Removing
1. Remove oil pan, chain (or chains) and flywheel.
2. Remove the piston rods.
Attention! If no repair work is carried out with the pistons and connecting rods, then there is no need to remove the cylinder head and the connecting rod and piston group. The pistons should only be pushed towards the combustion chambers to move a sufficient distance from the crankshaft bearings.
3. Check the end play of the crankshaft, and then perform the following operations.
Engine 2.0L
4. Loosen the bolts and remove the left side (flywheel side) cylinder block rear oil seal holder. When loosening the guide pins, remove them and store with the holder.
5. Loosen the main bearing cap bolts 1 turn at a time. After unscrewing the bolts, remove them from the cylinder block.
6. Remove the cast cage from the main bearing caps, paying attention to its orientation.
7. Main bearing caps must be numbered 1 to 5 starting with the timing chain cap (the location of the numbering is indicated by arrows). If no numbers are available, apply white paint marks that correspond to the serial number of the cover and determine its orientation in order to prevent incorrect installation of the cover during assembly.
8. Remove the covers and take out the lower shells of the main bearings. Tape each earbud to its respective lid to prevent loss or incorrect insertion of the earbuds.
9. Carefully remove the crankshaft, while the displacement of the upper shells of the main bearings is not allowed.

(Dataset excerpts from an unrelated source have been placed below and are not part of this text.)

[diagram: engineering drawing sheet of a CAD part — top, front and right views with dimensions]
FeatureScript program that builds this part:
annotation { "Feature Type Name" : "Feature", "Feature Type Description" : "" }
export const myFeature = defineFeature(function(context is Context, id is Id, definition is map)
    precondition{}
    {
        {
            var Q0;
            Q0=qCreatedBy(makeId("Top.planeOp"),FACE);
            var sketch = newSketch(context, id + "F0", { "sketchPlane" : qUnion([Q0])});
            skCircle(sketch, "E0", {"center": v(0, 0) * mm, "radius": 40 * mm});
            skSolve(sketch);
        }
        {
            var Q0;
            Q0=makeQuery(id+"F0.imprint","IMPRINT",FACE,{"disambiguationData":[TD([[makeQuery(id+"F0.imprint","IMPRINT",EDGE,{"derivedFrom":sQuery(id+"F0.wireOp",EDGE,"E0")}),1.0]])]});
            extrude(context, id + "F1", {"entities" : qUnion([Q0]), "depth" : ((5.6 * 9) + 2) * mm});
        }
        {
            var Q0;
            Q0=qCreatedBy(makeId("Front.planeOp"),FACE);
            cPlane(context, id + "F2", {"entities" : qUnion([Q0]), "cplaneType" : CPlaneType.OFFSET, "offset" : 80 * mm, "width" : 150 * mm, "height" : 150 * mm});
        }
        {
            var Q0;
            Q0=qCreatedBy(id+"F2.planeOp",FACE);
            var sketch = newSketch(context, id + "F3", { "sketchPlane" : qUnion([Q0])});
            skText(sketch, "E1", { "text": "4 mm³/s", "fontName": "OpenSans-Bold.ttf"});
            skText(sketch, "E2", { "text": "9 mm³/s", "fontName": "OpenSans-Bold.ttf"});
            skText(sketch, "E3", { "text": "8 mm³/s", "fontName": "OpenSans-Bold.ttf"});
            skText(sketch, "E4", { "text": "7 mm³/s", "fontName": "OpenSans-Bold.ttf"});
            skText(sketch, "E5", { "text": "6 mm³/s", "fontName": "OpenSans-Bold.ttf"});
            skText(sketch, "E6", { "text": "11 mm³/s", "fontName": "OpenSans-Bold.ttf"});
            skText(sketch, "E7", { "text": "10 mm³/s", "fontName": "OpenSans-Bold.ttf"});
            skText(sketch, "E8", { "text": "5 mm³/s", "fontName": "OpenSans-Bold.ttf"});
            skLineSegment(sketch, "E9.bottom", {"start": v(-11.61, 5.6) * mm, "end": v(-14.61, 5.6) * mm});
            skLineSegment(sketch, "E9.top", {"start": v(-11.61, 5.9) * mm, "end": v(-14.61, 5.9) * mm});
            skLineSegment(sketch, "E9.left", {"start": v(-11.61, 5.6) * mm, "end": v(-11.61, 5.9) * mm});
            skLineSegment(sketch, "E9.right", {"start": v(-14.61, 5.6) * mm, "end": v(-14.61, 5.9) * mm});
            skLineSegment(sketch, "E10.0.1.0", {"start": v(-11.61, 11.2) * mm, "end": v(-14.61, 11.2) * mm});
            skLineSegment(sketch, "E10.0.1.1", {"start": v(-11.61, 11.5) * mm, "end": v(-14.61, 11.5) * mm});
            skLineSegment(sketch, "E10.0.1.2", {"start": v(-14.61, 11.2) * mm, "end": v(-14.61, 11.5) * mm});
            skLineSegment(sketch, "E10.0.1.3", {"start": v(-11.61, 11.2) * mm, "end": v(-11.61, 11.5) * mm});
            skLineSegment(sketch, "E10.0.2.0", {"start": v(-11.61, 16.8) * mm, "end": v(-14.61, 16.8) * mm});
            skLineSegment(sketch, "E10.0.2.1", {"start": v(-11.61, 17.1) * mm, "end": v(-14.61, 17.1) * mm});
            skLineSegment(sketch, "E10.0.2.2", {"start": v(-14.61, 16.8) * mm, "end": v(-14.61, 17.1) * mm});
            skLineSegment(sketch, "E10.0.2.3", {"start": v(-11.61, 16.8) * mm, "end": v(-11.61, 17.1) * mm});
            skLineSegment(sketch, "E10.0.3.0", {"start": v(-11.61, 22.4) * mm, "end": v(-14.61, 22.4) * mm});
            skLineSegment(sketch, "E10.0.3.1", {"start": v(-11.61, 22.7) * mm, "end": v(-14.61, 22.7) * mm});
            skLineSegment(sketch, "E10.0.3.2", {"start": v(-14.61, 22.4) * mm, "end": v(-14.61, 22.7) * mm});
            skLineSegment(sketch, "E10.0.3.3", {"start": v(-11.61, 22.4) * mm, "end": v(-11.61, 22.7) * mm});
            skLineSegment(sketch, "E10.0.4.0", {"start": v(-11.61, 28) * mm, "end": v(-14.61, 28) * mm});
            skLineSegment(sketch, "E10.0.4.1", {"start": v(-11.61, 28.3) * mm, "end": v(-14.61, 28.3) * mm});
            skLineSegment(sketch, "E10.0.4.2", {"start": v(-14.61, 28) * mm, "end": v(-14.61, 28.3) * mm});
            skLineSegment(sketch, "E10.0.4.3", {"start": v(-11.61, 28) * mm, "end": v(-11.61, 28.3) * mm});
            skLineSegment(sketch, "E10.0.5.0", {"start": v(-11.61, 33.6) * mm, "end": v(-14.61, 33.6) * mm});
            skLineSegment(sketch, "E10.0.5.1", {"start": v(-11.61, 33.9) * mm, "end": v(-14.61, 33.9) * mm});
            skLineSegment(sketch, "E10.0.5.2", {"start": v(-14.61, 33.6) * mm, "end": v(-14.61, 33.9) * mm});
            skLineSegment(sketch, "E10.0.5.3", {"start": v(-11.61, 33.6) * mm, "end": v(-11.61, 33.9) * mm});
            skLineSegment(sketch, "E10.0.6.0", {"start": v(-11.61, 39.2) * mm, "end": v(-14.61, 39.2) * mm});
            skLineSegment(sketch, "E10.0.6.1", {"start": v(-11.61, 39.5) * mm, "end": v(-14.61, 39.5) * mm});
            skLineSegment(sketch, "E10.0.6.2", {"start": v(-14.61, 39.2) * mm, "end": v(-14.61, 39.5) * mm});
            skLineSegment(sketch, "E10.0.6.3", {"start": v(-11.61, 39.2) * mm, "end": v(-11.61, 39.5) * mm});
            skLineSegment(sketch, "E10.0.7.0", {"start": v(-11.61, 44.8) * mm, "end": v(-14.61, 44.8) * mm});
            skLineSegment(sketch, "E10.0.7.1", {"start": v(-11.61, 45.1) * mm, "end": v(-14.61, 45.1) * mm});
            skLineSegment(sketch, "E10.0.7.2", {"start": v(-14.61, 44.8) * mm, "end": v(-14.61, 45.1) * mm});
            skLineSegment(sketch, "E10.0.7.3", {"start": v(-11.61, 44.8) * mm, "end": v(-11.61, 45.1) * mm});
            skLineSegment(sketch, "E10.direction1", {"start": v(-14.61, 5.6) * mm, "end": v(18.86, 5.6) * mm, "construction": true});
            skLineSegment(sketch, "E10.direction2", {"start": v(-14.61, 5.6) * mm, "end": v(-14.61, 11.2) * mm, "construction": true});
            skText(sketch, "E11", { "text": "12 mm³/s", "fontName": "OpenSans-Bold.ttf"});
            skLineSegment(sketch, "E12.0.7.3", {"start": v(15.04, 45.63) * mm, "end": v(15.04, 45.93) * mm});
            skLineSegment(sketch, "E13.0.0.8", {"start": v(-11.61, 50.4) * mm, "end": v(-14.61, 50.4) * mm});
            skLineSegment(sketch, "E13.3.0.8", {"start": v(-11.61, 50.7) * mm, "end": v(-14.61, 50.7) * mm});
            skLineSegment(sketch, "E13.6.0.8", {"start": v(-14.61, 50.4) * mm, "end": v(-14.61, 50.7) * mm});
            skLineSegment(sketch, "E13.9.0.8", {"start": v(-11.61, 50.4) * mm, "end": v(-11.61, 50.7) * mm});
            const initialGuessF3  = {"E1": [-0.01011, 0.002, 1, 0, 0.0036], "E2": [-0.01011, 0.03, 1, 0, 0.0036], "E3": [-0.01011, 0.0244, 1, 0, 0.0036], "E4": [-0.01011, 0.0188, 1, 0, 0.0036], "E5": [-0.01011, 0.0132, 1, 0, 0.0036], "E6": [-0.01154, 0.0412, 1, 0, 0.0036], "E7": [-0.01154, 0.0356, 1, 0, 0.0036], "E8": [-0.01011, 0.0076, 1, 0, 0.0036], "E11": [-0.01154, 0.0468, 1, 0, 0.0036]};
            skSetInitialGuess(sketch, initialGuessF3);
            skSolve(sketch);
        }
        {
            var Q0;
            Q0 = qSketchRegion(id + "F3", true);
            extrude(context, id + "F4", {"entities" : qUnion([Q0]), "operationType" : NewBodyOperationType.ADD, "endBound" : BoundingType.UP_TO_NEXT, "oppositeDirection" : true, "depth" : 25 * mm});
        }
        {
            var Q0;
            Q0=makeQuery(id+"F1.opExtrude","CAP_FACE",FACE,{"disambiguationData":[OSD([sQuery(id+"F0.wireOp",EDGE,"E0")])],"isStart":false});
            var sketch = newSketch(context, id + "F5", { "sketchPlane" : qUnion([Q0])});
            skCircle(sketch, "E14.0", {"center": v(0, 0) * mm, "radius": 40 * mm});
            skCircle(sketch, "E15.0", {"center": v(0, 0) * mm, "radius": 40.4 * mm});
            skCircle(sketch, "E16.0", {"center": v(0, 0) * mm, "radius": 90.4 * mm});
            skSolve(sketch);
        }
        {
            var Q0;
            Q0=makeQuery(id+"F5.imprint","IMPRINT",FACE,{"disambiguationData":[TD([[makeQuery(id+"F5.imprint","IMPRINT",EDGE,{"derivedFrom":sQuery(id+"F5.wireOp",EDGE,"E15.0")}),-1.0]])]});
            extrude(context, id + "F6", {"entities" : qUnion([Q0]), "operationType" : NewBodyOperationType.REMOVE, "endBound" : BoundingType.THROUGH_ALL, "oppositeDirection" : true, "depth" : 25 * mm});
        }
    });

10. Remove the upper main bearings from the cylinder block. Tape each earbud to its respective lid to prevent loss or incorrect insertion of the earbuds. Remove the thrust washers from the middle crankshaft bearing (N3) and store together with the middle main bearing cap.
Checking the end play
1. Axial play is checked before removing the crankshaft from the engine and can move freely in the main bearings (see subsection 3.2.2.11).
2. Axial play is checked using a dial indicator, which rests against the end of the crankshaft. Move the crankshaft all the way to the side and set the indicator scale to zero. Move the crankshaft in the opposite direction and read the indicator reading. Compare the result with the standard. If the play exceeds the norm, then the thrust half rings will need to be replaced.
3. In the absence of an indicator, axial play can be checked with a feeler gauge. Move the crankshaft all the way to the flywheel side, then measure the play by inserting feeler gauges into the gap between the crankshaft web near the 4th crankpin and the thrust half ring next to the 3rd main bearing.
Status check
4. Wash the crankshaft with kerosene or solvent and dry with compressed air (if available). Thoroughly clean the oil passages inside the crankshaft with a brush.
5. Check the crankpins for signs of uneven wear, cracks, scoring and pitting (fossae).
6. Uneven wear of the connecting rod journal is accompanied by a distinct metallic knock on a running engine (which is especially audible when pressing the throttle pedal while driving at low speed) and a noticeable drop in oil pressure.
7. Wear of the main bearings is accompanied by a strong vibration of the engine and a dull rumbling sound that increases with increasing engine speed, as well as a noticeable drop in oil pressure.
8. Check the roughness of the crankshaft journals by running your finger over them without applying too much pressure. Any roughness (which manifests itself simultaneously with obvious signs of wear of the main and connecting rod bearings) indicates the need for regrinding the crankshaft journals (if possible) or its replacement.
9. Check the runout of the crankshaft in the center using a dial indicator by placing the crankshaft in the prism bearings. If the runout exceeds the norm, then the crankshaft must be replaced.
10. If the crankshaft journals have been ground, deburr around the oil holes (these holes are usually countersunk slightly, so burrs only occur if the grinding work is done carelessly). Burrs are removed with a small needle file or scraper; when finished, carefully clean the holes.
11. Measure the diameter of the main (photo on the left) and connecting rod (photo on the right) necks and compare the results with the normative ones from the section (see subsection 3.2.1.1). Determine the ovality of the necks by measuring the diameter at several points around the circumference of the neck. Check the taper by measuring the diameter near the opposite cheeks of the necks. Compare the obtained results with the normative ones.
12. Check up a condition of necks of the crankshaft condensed by epiploons. If there is a deep groove on these necks that has formed in the place of the working edges of the oil seal, then consult a specialist, as either repair or replacement of the crankshaft will be required.
13. The manufacturer supplies repair main and connecting rod bearings as spare parts. For main bearing shells, there is only one repair size (0.25 mm) and three repair sizes for connecting rod bearings (0.08, 0.12 and 0.25 mm). For the purchase of repair main and connecting rod bearings, contact the car service of a Nissan dealer.
14. If repair liners are available for sale, and the wear of the crankshaft journals exceeds the standard so that further repairs are impossible, then it is advisable to purchase a rebuilt crankshaft and install repair bearings. About what actions to take next, consult a car service or a specialist.